==== MATERIAL TO PROCESS ====
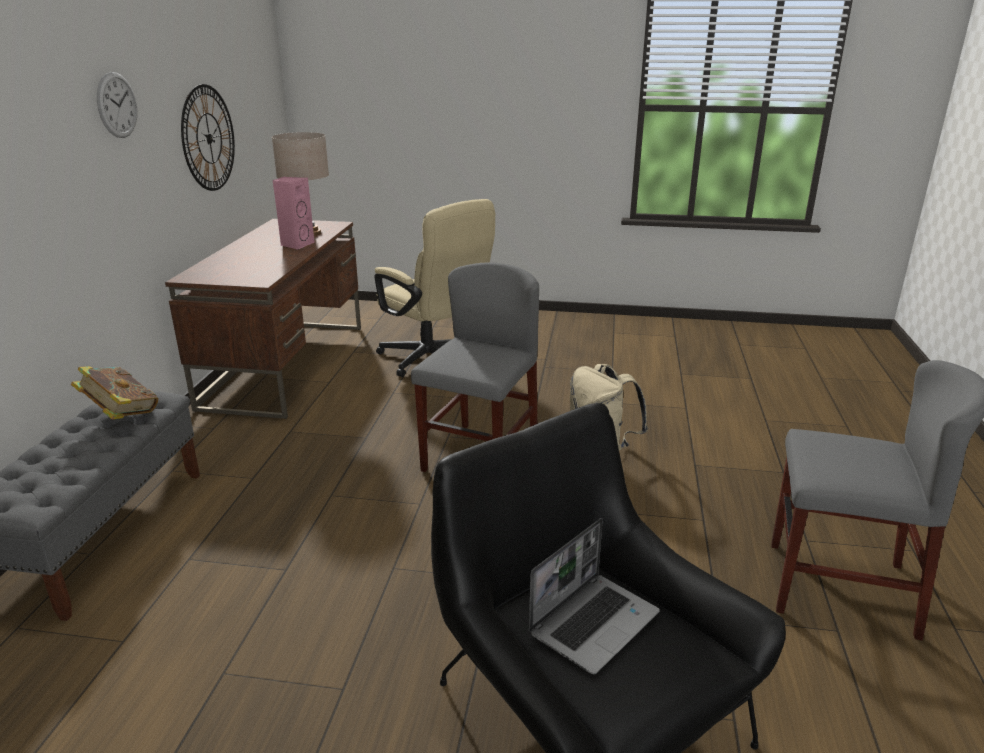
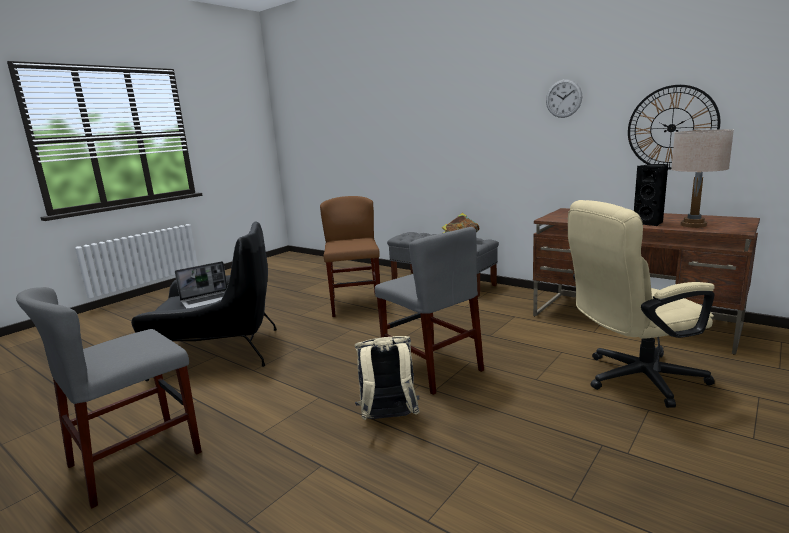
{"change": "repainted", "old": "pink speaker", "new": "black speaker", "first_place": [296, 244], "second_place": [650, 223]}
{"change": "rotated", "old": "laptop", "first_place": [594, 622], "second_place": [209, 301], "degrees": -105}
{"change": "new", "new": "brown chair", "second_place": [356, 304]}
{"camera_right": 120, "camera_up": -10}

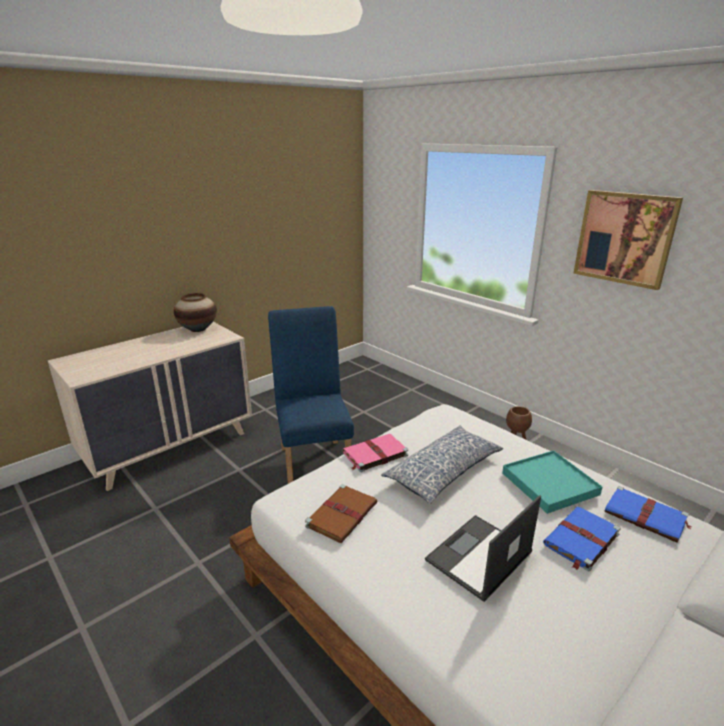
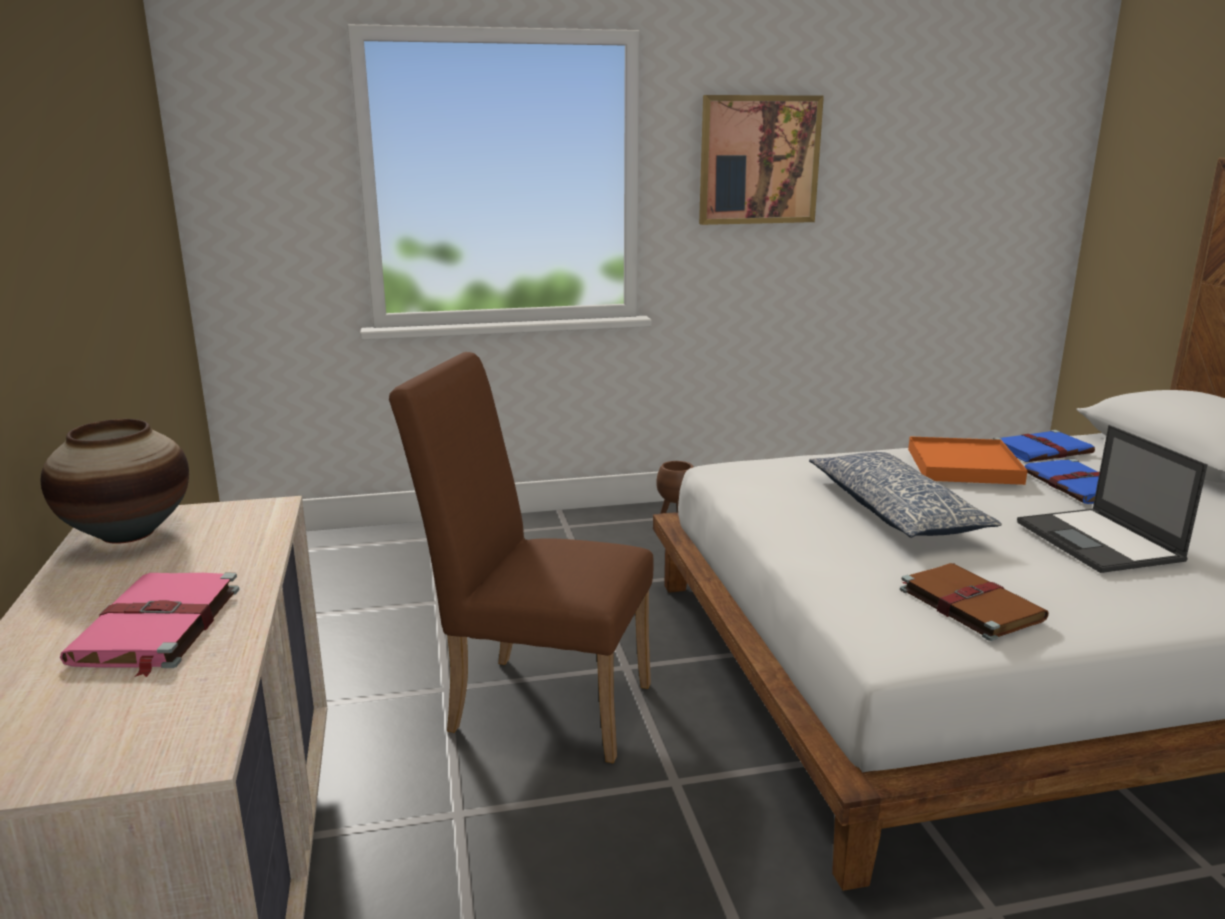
{"change": "repainted", "old": "blue chair", "new": "brown chair", "first_place": [314, 460], "second_place": [537, 702]}
{"change": "shifted", "old": "pink book", "first_place": [374, 454], "second_place": [156, 627]}
{"change": "repainted", "old": "turquoise tray", "new": "orange tray", "first_place": [549, 483], "second_place": [963, 466]}
{"camera_right": -60, "camera_up": -5}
====
EXERCISE OBJECTIVE:
Without the pictures, give all of the entries above again exactly.

YOUR SOLUTION:
{"change": "repainted", "old": "pink speaker", "new": "black speaker", "first_place": [296, 244], "second_place": [650, 223]}
{"change": "rotated", "old": "laptop", "first_place": [594, 622], "second_place": [209, 301], "degrees": -105}
{"change": "new", "new": "brown chair", "second_place": [356, 304]}
{"camera_right": 120, "camera_up": -10}

{"change": "repainted", "old": "blue chair", "new": "brown chair", "first_place": [314, 460], "second_place": [537, 702]}
{"change": "shifted", "old": "pink book", "first_place": [374, 454], "second_place": [156, 627]}
{"change": "repainted", "old": "turquoise tray", "new": "orange tray", "first_place": [549, 483], "second_place": [963, 466]}
{"camera_right": -60, "camera_up": -5}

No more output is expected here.